▶ [Passage provided]

One problem we have to deal with is that the other person is disordered and in our cases doesn't care about the Truth, only his or her own perceptions.  So he or she can be very emotionally compelling in the claims and allegations even when it is all unsubstantiated and even outright false.

At typical outcome when facing false allegations is that they are found to be "unsubstantiated" and dismissed.  Seldom do we hear a ruling where they are called "false" or even "unfounded".  Courts are reluctant to call someone out.  I've been in and out of family court since late 2005.  After numerous allegations that were all heard and then set aside by the court and children's agency, I finally got a couple 'wins', if you can call them that.  In late 2007 I asked CPS for a written report on then-stbEx's latest allegation and it listed the closed case as "unsubstantiated".  In 2010 I had a Change of Circumstances case when I was seeking custody and the magistrate's decision noted, of all things, that my ex's testimony was "not credible" when she said she blocked my vacation notice during Winter Break because she wanted to 'observe' Kwanzaa even though she wasn't of 'Jewish descent.'  Yes, she was clueless that Kwanzaa had no connection with Jewish celebrations, just used it as an excuse to block my vacation with our son but she was only called "not credible".  That's how hard it is to get court to state something that is plain as day.

▶ [Task prompt] In the passage about false allegations in family court, how did the late 2007 CPS written report list the closed case?

▶ [Dataset]
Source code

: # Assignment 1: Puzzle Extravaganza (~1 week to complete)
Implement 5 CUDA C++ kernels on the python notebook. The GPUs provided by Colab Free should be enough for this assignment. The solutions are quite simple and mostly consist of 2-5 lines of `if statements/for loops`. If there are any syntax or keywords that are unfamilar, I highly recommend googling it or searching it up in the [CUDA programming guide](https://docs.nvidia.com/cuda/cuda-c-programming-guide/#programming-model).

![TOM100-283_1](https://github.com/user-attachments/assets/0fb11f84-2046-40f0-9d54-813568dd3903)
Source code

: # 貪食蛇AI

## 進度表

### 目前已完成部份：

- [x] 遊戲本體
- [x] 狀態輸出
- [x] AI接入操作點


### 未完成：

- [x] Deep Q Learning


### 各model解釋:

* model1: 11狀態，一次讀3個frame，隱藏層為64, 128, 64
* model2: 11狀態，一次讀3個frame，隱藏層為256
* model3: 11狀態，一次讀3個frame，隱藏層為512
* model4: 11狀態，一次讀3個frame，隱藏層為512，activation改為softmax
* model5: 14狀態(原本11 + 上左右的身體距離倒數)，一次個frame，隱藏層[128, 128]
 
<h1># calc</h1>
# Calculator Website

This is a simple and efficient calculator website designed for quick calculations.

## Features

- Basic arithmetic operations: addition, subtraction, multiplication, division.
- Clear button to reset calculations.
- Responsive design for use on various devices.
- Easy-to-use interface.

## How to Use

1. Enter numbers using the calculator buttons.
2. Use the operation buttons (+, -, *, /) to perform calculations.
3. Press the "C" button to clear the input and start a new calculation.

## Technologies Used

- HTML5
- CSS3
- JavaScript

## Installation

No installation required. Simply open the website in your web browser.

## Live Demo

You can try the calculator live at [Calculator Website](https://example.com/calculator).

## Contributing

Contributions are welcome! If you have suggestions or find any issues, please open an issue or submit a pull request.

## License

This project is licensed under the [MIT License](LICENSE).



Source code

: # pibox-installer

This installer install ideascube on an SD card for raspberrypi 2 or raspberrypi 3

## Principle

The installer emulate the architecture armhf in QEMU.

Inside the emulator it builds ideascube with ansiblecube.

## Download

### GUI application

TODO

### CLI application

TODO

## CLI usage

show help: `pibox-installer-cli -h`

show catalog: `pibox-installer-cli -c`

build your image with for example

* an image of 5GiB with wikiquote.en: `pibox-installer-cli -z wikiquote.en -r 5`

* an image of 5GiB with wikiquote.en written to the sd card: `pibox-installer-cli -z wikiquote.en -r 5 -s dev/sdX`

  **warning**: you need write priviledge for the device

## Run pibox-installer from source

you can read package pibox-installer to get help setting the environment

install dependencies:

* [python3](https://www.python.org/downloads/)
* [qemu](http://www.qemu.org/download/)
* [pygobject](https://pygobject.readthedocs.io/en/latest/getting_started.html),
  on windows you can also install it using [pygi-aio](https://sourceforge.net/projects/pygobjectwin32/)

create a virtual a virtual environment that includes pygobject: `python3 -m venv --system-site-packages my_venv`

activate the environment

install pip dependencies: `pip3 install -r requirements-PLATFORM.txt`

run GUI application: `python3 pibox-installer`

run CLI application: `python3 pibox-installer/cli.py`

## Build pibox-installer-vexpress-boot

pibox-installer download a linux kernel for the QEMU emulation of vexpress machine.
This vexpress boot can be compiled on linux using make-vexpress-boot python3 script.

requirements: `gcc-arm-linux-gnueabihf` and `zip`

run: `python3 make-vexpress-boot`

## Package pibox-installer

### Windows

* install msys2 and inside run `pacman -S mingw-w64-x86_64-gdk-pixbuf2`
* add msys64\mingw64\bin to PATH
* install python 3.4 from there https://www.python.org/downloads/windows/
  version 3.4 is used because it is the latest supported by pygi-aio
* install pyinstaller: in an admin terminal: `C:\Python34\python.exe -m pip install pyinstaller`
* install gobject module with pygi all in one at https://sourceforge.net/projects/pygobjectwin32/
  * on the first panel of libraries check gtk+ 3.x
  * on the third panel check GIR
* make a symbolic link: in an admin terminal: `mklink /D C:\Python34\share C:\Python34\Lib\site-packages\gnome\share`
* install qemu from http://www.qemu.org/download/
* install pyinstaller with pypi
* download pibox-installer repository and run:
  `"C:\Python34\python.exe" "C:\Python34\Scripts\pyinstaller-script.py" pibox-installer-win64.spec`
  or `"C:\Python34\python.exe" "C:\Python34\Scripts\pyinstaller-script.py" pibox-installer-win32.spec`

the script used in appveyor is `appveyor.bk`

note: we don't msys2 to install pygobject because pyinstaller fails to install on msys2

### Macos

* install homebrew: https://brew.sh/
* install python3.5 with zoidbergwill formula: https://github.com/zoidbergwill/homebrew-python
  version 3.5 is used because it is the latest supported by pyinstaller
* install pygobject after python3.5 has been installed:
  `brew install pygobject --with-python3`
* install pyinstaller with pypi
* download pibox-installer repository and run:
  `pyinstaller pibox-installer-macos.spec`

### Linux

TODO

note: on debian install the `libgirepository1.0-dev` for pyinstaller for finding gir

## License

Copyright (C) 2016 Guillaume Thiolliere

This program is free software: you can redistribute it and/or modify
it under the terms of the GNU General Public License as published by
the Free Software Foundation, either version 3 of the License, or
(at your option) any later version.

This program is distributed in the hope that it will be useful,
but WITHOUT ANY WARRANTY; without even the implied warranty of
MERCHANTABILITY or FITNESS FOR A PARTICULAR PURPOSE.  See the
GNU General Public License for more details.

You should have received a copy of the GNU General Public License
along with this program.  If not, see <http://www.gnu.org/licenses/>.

▶ [Exercise answer] It listed the closed case as "unsubstantiated".